◆ DIRECTIONS FOR THIS TASK: A complete, exact retyping of the data below is required.

[Dataset entries]
* * * * * * *

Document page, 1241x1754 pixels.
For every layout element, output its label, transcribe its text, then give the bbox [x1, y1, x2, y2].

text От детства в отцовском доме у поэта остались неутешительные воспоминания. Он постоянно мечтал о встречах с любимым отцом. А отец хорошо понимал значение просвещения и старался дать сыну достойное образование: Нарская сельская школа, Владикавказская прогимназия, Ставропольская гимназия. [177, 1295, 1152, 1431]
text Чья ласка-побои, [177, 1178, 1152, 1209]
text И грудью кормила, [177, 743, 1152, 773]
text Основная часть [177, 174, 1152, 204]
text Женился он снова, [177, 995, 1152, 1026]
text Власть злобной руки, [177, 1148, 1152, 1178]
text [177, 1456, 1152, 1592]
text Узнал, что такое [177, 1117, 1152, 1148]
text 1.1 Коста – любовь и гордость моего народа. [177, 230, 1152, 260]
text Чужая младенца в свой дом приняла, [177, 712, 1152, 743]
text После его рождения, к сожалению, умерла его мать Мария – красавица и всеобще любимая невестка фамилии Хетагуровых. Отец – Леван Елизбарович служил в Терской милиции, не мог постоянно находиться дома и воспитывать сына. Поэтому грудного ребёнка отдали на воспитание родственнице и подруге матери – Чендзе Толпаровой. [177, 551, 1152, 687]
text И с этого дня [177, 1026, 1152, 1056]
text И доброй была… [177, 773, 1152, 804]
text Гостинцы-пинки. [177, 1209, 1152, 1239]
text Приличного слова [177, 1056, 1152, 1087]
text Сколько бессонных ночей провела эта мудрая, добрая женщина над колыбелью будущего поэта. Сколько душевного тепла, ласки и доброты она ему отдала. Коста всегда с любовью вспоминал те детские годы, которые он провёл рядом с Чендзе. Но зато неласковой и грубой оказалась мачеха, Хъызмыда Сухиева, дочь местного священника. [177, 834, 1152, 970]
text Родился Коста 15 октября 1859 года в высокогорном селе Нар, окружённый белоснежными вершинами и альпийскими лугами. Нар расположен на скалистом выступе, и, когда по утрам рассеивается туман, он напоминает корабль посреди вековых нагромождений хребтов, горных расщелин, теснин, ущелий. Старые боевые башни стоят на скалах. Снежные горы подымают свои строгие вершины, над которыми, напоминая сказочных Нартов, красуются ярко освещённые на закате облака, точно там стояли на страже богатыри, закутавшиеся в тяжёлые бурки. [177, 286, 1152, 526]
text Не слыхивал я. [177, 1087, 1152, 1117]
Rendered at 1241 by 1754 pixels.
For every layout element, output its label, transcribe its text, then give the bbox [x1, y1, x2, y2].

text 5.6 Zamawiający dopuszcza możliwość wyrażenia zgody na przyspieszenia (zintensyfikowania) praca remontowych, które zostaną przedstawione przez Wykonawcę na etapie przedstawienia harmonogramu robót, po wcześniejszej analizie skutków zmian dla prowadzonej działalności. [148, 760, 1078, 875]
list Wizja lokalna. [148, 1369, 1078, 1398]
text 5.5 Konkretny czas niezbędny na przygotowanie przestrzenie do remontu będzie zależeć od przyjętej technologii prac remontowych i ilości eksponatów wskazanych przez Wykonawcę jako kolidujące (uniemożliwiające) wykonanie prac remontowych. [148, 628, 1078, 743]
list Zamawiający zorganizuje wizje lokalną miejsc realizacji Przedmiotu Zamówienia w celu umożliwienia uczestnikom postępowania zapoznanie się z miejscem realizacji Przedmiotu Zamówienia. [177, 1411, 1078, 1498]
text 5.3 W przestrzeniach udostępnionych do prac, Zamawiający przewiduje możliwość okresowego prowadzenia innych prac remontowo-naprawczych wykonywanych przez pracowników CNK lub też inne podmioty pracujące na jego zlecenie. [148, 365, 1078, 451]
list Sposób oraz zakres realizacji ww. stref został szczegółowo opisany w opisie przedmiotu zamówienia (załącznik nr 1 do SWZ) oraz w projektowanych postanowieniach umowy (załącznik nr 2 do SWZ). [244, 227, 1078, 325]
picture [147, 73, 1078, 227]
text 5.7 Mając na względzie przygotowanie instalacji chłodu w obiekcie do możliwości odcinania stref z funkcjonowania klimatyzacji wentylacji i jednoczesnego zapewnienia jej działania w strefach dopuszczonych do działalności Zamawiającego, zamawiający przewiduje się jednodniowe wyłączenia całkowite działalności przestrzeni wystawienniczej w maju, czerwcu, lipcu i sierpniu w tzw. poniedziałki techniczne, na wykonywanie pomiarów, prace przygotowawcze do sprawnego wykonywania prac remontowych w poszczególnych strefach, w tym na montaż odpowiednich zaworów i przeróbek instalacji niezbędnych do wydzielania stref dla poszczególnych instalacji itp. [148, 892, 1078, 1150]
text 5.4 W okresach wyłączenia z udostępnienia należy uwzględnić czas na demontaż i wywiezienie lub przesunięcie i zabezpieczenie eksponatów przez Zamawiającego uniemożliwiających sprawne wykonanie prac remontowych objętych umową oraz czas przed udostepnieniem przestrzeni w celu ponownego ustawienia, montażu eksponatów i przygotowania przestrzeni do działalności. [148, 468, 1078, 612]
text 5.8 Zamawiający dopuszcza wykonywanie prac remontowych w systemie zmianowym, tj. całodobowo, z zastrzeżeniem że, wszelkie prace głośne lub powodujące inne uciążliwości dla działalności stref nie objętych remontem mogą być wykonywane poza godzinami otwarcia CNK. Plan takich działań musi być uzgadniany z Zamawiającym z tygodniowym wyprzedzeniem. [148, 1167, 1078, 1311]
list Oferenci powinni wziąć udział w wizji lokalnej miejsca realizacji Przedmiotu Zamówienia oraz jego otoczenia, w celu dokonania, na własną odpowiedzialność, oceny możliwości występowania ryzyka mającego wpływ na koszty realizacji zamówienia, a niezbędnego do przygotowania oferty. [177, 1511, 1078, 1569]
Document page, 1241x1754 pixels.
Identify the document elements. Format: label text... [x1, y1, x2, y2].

* * * * * * *

◆ RESPONSE FOR THIS EXERCISE:
Document page, 1241x1754 pixels.
For every layout element, output its label, transcribe its text, then give the bbox [x1, y1, x2, y2].

text От детства в отцовском доме у поэта остались неутешительные воспоминания. Он постоянно мечтал о встречах с любимым отцом. А отец хорошо понимал значение просвещения и старался дать сыну достойное образование: Нарская сельская школа, Владикавказская прогимназия, Ставропольская гимназия. [177, 1295, 1152, 1431]
text Чья ласка-побои, [177, 1178, 1152, 1209]
text И грудью кормила, [177, 743, 1152, 773]
text Основная часть [177, 174, 1152, 204]
text Женился он снова, [177, 995, 1152, 1026]
text Власть злобной руки, [177, 1148, 1152, 1178]
text [177, 1456, 1152, 1592]
text Узнал, что такое [177, 1117, 1152, 1148]
text 1.1 Коста – любовь и гордость моего народа. [177, 230, 1152, 260]
text Чужая младенца в свой дом приняла, [177, 712, 1152, 743]
text После его рождения, к сожалению, умерла его мать Мария – красавица и всеобще любимая невестка фамилии Хетагуровых. Отец – Леван Елизбарович служил в Терской милиции, не мог постоянно находиться дома и воспитывать сына. Поэтому грудного ребёнка отдали на воспитание родственнице и подруге матери – Чендзе Толпаровой. [177, 551, 1152, 687]
text И с этого дня [177, 1026, 1152, 1056]
text И доброй была… [177, 773, 1152, 804]
text Гостинцы-пинки. [177, 1209, 1152, 1239]
text Приличного слова [177, 1056, 1152, 1087]
text Сколько бессонных ночей провела эта мудрая, добрая женщина над колыбелью будущего поэта. Сколько душевного тепла, ласки и доброты она ему отдала. Коста всегда с любовью вспоминал те детские годы, которые он провёл рядом с Чендзе. Но зато неласковой и грубой оказалась мачеха, Хъызмыда Сухиева, дочь местного священника. [177, 834, 1152, 970]
text Родился Коста 15 октября 1859 года в высокогорном селе Нар, окружённый белоснежными вершинами и альпийскими лугами. Нар расположен на скалистом выступе, и, когда по утрам рассеивается туман, он напоминает корабль посреди вековых нагромождений хребтов, горных расщелин, теснин, ущелий. Старые боевые башни стоят на скалах. Снежные горы подымают свои строгие вершины, над которыми, напоминая сказочных Нартов, красуются ярко освещённые на закате облака, точно там стояли на страже богатыри, закутавшиеся в тяжёлые бурки. [177, 286, 1152, 526]
text Не слыхивал я. [177, 1087, 1152, 1117]
Rendered at 1241 by 1754 pixels.
For every layout element, output its label, transcribe its text, then give the bbox [x1, y1, x2, y2].

text 5.6 Zamawiający dopuszcza możliwość wyrażenia zgody na przyspieszenia (zintensyfikowania) praca remontowych, które zostaną przedstawione przez Wykonawcę na etapie przedstawienia harmonogramu robót, po wcześniejszej analizie skutków zmian dla prowadzonej działalności. [148, 760, 1078, 875]
list Wizja lokalna. [148, 1369, 1078, 1398]
text 5.5 Konkretny czas niezbędny na przygotowanie przestrzenie do remontu będzie zależeć od przyjętej technologii prac remontowych i ilości eksponatów wskazanych przez Wykonawcę jako kolidujące (uniemożliwiające) wykonanie prac remontowych. [148, 628, 1078, 743]
list Zamawiający zorganizuje wizje lokalną miejsc realizacji Przedmiotu Zamówienia w celu umożliwienia uczestnikom postępowania zapoznanie się z miejscem realizacji Przedmiotu Zamówienia. [177, 1411, 1078, 1498]
text 5.3 W przestrzeniach udostępnionych do prac, Zamawiający przewiduje możliwość okresowego prowadzenia innych prac remontowo-naprawczych wykonywanych przez pracowników CNK lub też inne podmioty pracujące na jego zlecenie. [148, 365, 1078, 451]
list Sposób oraz zakres realizacji ww. stref został szczegółowo opisany w opisie przedmiotu zamówienia (załącznik nr 1 do SWZ) oraz w projektowanych postanowieniach umowy (załącznik nr 2 do SWZ). [244, 227, 1078, 325]
picture [147, 73, 1078, 227]
text 5.7 Mając na względzie przygotowanie instalacji chłodu w obiekcie do możliwości odcinania stref z funkcjonowania klimatyzacji wentylacji i jednoczesnego zapewnienia jej działania w strefach dopuszczonych do działalności Zamawiającego, zamawiający przewiduje się jednodniowe wyłączenia całkowite działalności przestrzeni wystawienniczej w maju, czerwcu, lipcu i sierpniu w tzw. poniedziałki techniczne, na wykonywanie pomiarów, prace przygotowawcze do sprawnego wykonywania prac remontowych w poszczególnych strefach, w tym na montaż odpowiednich zaworów i przeróbek instalacji niezbędnych do wydzielania stref dla poszczególnych instalacji itp. [148, 892, 1078, 1150]
text 5.4 W okresach wyłączenia z udostępnienia należy uwzględnić czas na demontaż i wywiezienie lub przesunięcie i zabezpieczenie eksponatów przez Zamawiającego uniemożliwiających sprawne wykonanie prac remontowych objętych umową oraz czas przed udostepnieniem przestrzeni w celu ponownego ustawienia, montażu eksponatów i przygotowania przestrzeni do działalności. [148, 468, 1078, 612]
text 5.8 Zamawiający dopuszcza wykonywanie prac remontowych w systemie zmianowym, tj. całodobowo, z zastrzeżeniem że, wszelkie prace głośne lub powodujące inne uciążliwości dla działalności stref nie objętych remontem mogą być wykonywane poza godzinami otwarcia CNK. Plan takich działań musi być uzgadniany z Zamawiającym z tygodniowym wyprzedzeniem. [148, 1167, 1078, 1311]
list Oferenci powinni wziąć udział w wizji lokalnej miejsca realizacji Przedmiotu Zamówienia oraz jego otoczenia, w celu dokonania, na własną odpowiedzialność, oceny możliwości występowania ryzyka mającego wpływ na koszty realizacji zamówienia, a niezbędnego do przygotowania oferty. [177, 1511, 1078, 1569]
Document page, 1241x1754 pixels.
Identify the document elements. Format: label text... [x1, y1, x2, y2].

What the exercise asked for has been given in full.